§ Exercise instructions
From the listing below, extract every line containing "Abatement".

━━━ Provided information

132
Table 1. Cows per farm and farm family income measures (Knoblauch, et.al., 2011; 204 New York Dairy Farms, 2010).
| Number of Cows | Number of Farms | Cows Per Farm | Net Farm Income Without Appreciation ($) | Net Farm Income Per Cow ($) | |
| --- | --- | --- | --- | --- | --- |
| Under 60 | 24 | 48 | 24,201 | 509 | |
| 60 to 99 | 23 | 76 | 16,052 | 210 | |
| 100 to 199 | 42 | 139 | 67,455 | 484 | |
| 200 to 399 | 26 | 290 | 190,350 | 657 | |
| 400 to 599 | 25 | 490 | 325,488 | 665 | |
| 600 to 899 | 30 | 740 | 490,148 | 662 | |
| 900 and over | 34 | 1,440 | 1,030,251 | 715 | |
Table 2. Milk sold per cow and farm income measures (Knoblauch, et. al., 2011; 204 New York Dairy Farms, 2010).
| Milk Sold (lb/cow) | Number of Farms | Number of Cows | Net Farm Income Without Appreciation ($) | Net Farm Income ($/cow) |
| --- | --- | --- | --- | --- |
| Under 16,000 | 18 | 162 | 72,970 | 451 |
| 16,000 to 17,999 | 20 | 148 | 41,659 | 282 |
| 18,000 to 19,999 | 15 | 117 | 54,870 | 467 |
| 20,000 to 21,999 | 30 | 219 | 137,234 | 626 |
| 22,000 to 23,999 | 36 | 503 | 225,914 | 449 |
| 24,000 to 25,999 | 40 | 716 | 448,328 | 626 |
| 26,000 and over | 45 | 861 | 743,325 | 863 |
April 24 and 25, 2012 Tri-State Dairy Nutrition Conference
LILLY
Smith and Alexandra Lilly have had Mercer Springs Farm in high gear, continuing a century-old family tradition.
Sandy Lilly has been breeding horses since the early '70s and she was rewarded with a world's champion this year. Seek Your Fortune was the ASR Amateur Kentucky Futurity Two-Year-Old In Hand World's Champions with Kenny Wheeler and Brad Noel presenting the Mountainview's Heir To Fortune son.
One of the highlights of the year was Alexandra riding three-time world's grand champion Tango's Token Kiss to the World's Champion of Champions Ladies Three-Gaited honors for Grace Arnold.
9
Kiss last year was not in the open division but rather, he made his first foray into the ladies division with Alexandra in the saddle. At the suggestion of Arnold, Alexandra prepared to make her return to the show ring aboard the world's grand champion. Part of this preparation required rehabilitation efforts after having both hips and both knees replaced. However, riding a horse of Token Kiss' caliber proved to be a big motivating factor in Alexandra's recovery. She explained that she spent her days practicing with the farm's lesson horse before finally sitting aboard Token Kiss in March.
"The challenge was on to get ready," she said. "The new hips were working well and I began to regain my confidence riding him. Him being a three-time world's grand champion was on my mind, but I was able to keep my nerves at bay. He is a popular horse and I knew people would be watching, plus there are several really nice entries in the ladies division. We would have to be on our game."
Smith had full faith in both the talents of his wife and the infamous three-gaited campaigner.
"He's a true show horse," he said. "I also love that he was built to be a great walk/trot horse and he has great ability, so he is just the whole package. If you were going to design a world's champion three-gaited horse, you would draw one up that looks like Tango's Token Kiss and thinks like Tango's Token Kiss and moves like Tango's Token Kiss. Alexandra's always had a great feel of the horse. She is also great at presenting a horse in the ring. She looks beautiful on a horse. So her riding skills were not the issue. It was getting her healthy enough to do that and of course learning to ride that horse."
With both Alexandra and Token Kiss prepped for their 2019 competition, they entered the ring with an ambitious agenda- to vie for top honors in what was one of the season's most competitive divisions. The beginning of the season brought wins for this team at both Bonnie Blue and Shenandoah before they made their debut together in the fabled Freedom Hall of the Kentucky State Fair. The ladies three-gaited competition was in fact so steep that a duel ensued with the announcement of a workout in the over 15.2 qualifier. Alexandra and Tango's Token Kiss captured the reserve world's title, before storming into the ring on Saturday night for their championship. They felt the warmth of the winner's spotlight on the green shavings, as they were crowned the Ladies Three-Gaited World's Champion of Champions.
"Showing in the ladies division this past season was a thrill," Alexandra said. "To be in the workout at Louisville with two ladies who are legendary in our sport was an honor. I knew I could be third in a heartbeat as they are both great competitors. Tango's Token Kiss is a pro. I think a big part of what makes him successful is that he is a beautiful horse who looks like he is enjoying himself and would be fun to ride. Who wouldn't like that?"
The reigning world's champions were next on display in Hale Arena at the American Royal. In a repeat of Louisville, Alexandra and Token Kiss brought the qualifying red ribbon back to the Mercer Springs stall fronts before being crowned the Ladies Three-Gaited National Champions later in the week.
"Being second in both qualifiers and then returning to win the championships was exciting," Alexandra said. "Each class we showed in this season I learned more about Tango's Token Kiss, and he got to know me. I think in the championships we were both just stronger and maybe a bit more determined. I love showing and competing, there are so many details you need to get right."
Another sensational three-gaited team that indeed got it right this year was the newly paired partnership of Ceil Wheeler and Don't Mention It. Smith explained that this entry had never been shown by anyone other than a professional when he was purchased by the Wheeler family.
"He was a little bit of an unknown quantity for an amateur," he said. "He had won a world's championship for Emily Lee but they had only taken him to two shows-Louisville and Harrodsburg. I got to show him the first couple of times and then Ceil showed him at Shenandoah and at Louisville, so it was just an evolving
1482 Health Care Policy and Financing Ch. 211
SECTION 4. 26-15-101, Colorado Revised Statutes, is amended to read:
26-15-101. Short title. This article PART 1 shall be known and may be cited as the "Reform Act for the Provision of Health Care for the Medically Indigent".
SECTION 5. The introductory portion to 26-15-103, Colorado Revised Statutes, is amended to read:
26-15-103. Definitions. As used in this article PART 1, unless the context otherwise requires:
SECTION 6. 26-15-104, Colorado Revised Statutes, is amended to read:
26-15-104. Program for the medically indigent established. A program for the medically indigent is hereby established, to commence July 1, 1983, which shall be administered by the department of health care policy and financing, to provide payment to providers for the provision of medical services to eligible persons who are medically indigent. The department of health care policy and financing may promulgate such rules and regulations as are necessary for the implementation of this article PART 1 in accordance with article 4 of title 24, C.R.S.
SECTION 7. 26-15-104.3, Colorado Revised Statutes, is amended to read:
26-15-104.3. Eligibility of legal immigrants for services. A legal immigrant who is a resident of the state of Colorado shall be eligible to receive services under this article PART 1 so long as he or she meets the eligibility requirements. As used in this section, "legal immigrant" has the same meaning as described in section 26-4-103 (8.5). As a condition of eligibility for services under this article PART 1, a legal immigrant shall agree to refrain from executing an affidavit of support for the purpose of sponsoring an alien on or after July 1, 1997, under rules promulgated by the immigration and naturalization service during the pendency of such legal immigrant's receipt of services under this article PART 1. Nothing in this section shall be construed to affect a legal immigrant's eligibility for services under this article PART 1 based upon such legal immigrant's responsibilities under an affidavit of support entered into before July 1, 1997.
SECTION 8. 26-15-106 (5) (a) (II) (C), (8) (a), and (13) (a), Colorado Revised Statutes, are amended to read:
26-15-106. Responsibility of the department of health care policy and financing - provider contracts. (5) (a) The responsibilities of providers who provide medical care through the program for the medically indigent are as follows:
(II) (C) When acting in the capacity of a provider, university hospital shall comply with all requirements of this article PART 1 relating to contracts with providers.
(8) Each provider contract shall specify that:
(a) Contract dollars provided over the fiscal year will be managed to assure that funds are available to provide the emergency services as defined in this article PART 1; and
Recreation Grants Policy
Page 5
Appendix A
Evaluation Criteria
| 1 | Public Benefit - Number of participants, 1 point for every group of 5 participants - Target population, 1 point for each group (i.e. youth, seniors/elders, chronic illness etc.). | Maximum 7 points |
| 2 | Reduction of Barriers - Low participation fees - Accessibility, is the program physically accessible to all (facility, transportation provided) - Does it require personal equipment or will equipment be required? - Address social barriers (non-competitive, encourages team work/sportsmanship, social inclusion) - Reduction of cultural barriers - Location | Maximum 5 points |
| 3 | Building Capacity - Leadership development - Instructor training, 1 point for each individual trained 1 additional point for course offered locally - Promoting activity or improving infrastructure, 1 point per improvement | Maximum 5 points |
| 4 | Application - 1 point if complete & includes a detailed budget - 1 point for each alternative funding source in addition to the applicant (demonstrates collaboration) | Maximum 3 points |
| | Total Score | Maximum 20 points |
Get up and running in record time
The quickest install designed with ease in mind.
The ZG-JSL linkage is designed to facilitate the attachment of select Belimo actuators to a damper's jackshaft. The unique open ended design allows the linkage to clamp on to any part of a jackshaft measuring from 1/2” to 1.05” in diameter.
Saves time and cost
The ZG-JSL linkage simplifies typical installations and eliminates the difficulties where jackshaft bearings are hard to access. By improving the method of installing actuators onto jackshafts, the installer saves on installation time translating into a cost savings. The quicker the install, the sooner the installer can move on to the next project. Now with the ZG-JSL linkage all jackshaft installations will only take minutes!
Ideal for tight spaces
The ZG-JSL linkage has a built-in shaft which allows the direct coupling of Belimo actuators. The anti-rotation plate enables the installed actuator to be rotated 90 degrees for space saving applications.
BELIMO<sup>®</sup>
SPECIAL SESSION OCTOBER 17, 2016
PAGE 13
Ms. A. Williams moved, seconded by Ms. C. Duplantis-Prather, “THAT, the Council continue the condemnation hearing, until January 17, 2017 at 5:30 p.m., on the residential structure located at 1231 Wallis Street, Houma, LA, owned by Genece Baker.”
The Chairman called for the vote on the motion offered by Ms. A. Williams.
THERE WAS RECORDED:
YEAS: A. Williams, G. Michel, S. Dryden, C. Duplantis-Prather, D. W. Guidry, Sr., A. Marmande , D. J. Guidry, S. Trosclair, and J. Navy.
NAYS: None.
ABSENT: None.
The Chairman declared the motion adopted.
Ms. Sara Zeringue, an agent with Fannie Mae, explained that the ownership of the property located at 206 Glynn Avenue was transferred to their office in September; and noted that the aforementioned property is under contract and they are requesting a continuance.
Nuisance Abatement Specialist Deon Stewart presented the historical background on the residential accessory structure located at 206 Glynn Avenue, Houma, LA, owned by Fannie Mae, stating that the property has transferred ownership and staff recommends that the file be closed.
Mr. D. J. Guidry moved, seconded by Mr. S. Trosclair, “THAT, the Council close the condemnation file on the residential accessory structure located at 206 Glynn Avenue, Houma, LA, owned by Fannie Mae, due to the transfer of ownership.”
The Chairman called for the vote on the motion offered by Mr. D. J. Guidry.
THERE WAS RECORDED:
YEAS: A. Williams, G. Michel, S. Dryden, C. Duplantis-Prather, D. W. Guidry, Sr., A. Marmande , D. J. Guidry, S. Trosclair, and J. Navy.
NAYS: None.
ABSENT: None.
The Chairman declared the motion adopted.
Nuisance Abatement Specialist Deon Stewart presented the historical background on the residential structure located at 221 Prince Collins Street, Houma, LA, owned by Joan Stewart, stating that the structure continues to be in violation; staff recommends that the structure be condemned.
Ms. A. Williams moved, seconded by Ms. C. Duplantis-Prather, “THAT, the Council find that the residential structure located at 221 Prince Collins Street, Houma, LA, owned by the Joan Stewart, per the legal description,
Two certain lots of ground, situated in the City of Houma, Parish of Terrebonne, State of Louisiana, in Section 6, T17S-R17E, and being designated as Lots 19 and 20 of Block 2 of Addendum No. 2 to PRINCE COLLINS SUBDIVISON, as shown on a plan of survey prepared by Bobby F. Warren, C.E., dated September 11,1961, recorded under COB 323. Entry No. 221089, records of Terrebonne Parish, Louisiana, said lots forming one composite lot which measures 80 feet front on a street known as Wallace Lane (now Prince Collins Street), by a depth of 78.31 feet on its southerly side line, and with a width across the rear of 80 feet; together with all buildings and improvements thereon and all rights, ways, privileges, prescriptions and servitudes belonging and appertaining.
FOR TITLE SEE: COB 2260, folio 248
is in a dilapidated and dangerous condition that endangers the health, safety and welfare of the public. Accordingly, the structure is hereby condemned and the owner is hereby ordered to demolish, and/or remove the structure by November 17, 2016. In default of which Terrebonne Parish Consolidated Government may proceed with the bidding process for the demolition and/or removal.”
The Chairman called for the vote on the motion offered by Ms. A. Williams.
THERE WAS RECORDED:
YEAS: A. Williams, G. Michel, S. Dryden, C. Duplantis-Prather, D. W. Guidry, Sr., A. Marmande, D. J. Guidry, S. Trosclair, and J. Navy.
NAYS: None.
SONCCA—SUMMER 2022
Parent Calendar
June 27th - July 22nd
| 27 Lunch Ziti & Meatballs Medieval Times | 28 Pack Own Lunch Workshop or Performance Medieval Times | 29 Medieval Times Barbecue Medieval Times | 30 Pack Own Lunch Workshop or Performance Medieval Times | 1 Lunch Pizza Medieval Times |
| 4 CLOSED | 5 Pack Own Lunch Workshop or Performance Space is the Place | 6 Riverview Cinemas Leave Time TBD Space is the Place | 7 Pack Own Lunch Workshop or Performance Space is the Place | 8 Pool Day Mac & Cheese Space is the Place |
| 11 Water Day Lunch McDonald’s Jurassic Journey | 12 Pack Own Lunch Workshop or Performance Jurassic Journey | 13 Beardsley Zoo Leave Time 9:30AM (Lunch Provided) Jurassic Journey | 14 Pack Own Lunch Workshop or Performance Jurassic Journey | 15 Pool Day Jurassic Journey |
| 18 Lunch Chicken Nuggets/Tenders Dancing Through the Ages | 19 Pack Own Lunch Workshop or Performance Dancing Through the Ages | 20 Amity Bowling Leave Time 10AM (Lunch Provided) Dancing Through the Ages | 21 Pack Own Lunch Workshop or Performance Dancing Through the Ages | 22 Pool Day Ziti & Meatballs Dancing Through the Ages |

━━━━━━

§ Output for this task
Nuisance Abatement Specialist Deon Stewart presented the historical background on the residential accessory structure located at 206 Glynn Avenue, Houma, LA, owned by Fannie Mae, stating that the property has transferred ownership and staff recommends that the file be closed.
Nuisance Abatement Specialist Deon Stewart presented the historical background on the residential structure located at 221 Prince Collins Street, Houma, LA, owned by Joan Stewart, stating that the structure continues to be in violation; staff recommends that the structure be condemned.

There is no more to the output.